▶ **Page text**:

Or ghost, monster, faerie, android—you name it.
A primer on writing about seggs, especially when tentacles/the dead/magic/etc is involved. Jk—we can say the word “sex” here, it’s not tiktok, thank god!!
The origin for this newsletter: While traveling to visit my family in LA (we took a car trip to Joshua Tree and Palm Desert), I listened to the first eleven hours of The Book of Love by Kelly Link. It’s great! It’s also, among other things—namely grief, magic, love, friendship—about horny teenagers. The characters think about sex and relationships often, and sex is portrayed as both normal and exciting, and is at times described instead of wholly elided—a rare combo in literary fiction. Oh, and often the sex in The Book of Love is with a partner who isn’t mortal.
So, let’s have the sex talk.

▶ **Work task 1**:
Return every line of the entries that contains the string "Rowerzyści". Case counts.

▶ **Material shown**:
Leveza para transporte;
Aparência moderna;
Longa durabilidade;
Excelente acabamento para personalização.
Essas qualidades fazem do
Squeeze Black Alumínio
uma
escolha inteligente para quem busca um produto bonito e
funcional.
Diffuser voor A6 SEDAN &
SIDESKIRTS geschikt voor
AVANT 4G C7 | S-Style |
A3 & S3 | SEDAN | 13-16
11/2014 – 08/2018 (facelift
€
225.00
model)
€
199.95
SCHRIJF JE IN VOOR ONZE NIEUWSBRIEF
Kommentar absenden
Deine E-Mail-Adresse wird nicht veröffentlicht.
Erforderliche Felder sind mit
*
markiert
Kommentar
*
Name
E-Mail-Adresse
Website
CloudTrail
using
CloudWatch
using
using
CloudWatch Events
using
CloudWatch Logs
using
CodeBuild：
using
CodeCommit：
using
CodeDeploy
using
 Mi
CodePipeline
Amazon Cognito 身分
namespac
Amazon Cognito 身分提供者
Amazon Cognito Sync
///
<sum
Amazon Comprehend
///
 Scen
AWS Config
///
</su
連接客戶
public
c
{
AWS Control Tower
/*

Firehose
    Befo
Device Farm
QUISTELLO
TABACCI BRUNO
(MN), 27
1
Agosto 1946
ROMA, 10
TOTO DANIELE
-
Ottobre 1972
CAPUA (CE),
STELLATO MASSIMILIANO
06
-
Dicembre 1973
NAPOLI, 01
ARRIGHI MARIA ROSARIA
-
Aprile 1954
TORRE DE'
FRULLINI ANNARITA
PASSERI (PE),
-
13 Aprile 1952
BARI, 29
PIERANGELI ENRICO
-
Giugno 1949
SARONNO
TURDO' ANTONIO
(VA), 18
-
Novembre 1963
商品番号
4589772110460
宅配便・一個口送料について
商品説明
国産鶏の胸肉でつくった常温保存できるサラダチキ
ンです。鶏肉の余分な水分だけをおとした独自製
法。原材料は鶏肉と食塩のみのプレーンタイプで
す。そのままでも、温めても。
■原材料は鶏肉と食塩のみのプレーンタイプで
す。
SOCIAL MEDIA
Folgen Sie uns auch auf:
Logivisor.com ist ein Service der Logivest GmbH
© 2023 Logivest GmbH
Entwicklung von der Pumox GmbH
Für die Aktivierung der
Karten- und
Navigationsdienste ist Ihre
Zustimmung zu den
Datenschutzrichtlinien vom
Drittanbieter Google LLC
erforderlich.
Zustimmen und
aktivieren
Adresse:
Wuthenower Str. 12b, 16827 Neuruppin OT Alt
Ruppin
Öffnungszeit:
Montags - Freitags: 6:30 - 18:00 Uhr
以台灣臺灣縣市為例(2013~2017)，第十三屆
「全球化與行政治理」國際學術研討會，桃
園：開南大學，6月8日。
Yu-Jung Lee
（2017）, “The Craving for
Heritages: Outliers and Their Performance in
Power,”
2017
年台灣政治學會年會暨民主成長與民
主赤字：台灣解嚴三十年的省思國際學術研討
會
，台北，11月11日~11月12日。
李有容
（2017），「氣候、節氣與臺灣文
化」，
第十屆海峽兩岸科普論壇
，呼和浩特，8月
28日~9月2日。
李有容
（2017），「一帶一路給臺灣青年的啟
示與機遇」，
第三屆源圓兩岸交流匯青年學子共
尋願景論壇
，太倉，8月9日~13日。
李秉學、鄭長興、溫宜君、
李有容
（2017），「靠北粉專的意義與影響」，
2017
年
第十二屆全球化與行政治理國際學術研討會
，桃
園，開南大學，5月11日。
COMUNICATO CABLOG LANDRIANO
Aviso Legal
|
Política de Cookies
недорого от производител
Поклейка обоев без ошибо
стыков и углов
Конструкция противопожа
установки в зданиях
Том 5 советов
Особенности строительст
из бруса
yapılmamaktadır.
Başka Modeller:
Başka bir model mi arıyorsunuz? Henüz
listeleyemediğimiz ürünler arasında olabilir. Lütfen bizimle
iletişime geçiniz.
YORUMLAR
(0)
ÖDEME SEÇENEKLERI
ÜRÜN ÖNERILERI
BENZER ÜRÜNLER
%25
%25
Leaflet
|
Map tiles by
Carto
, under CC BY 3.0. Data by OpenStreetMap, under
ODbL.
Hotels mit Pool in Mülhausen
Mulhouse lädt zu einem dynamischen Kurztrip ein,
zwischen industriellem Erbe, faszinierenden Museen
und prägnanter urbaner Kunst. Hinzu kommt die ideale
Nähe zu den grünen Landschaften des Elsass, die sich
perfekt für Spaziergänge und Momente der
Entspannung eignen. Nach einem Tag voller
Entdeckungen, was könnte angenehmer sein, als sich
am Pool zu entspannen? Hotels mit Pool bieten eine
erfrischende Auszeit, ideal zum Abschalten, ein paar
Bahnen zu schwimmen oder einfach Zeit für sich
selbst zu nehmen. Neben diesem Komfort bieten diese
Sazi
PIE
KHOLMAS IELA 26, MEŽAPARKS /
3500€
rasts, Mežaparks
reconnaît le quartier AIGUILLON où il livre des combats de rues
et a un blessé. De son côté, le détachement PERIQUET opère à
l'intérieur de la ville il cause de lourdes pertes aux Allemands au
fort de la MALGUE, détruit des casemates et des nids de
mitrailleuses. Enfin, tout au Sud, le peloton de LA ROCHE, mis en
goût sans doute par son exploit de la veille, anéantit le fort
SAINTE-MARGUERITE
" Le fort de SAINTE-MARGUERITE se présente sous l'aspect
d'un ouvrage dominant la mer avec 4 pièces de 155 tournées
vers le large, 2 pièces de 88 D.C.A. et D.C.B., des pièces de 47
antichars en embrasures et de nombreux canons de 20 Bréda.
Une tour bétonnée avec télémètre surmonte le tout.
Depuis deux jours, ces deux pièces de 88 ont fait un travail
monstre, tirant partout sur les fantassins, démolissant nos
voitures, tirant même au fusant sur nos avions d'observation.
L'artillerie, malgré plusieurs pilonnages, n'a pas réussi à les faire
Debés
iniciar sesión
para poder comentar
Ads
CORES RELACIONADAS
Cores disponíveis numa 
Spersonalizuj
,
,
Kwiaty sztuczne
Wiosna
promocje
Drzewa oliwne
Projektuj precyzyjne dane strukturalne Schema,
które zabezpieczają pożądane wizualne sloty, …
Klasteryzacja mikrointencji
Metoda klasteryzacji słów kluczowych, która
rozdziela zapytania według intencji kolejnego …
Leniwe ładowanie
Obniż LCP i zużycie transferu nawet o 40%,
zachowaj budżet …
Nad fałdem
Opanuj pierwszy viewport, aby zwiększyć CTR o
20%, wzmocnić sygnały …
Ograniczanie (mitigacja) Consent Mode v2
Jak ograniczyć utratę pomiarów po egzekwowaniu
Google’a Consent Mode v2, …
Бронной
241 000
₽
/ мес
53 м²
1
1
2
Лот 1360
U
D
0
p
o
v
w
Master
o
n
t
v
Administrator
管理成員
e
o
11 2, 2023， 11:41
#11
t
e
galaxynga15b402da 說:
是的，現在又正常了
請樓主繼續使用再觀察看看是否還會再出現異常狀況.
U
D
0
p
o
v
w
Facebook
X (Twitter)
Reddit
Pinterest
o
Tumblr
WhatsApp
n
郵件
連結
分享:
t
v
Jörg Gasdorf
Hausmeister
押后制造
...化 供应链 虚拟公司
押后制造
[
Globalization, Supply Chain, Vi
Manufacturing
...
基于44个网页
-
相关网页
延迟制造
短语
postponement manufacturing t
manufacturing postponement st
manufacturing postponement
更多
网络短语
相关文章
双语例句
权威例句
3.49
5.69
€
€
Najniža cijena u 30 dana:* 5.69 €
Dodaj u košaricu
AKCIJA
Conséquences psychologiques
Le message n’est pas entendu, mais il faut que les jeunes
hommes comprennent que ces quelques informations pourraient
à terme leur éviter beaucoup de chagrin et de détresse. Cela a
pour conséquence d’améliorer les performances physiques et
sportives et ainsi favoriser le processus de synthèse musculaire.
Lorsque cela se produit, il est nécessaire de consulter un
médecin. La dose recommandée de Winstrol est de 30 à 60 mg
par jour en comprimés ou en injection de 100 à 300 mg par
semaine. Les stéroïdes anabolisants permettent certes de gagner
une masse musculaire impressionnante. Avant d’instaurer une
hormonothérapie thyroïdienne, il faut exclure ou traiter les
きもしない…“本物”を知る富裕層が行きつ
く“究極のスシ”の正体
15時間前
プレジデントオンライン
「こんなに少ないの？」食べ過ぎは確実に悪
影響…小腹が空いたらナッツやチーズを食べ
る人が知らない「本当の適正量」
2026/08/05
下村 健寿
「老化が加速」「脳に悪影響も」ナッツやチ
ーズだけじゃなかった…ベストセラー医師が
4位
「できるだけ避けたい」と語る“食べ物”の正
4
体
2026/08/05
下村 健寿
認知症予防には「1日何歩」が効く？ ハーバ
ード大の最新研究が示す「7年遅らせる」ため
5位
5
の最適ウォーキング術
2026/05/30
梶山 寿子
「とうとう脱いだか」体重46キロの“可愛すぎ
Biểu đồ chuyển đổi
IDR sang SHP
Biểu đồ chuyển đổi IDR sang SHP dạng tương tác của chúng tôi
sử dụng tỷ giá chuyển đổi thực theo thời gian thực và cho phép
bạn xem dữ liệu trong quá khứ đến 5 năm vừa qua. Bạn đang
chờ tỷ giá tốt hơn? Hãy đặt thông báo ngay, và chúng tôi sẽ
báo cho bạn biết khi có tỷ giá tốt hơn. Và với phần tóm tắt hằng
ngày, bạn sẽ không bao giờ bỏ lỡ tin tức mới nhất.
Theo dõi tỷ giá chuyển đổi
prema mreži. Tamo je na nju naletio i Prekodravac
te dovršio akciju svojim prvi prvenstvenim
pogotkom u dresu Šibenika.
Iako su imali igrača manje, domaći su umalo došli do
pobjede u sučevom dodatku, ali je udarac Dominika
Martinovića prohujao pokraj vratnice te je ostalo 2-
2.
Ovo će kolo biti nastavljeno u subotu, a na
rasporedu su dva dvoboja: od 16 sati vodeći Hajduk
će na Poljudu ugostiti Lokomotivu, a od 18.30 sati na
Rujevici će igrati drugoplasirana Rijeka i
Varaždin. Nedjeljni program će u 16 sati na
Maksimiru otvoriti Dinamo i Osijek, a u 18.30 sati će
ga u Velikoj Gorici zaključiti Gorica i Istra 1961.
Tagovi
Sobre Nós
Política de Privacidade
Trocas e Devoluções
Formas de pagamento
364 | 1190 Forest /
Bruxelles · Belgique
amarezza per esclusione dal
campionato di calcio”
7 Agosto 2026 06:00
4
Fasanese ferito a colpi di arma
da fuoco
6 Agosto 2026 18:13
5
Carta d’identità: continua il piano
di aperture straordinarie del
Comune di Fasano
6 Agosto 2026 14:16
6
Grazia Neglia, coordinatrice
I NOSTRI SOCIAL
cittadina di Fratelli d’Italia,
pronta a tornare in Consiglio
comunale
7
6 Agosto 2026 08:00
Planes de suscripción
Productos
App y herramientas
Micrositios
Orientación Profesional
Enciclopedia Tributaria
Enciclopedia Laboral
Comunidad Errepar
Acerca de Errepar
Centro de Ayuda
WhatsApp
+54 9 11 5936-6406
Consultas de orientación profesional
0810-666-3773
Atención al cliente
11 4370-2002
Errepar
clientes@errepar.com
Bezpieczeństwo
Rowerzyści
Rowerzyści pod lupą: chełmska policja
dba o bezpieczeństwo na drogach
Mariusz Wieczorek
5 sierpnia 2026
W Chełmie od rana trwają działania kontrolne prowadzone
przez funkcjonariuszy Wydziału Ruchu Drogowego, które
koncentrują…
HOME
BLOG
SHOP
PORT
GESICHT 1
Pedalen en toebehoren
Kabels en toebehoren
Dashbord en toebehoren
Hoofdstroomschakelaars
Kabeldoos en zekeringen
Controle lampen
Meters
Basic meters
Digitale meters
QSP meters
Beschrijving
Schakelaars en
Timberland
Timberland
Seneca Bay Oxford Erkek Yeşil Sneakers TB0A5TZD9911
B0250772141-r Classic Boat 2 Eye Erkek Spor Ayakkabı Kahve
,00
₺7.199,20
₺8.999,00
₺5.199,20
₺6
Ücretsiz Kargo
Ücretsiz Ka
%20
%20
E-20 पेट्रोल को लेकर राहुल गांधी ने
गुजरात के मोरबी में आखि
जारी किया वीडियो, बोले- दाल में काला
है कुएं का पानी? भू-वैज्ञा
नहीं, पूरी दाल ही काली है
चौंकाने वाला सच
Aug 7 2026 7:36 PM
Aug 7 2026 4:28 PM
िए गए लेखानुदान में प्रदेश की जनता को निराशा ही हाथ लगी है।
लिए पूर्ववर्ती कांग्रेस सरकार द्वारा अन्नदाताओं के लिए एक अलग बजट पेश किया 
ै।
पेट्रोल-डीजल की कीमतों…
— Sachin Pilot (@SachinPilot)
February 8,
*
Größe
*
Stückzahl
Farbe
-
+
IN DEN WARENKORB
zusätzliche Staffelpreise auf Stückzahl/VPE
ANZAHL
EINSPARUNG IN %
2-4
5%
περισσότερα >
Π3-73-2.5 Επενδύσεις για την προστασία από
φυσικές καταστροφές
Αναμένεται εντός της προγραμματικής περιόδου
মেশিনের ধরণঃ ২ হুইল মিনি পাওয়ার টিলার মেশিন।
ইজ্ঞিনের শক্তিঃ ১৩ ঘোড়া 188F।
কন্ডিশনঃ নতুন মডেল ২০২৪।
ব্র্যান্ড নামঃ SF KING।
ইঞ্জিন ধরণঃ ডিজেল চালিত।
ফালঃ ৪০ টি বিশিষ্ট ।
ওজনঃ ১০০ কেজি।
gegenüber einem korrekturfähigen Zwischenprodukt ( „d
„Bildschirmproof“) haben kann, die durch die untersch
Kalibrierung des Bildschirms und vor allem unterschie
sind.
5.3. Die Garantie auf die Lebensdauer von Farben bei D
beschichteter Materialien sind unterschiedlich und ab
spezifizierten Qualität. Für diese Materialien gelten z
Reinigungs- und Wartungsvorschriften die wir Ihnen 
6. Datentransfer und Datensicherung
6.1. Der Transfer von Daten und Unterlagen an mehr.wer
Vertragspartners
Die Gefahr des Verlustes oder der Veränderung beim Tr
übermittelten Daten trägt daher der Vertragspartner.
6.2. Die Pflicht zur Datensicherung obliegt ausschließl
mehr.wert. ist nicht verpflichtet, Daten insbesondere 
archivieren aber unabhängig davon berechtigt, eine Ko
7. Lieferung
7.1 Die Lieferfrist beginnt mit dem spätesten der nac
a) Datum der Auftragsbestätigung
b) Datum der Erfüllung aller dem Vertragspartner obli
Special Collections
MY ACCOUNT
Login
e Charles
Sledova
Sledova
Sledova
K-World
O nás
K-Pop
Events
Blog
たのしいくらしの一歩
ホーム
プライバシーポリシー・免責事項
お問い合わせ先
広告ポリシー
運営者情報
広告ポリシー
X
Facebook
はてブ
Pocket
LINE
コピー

▶ **Work task 2**:
Name every place mentioned in the newsletter.

▶ **Expected answer 1**:
Rowerzyści
Rowerzyści pod lupą: chełmska policja

▶ **Expected answer 2**:
LA, Joshua Tree, Palm Desert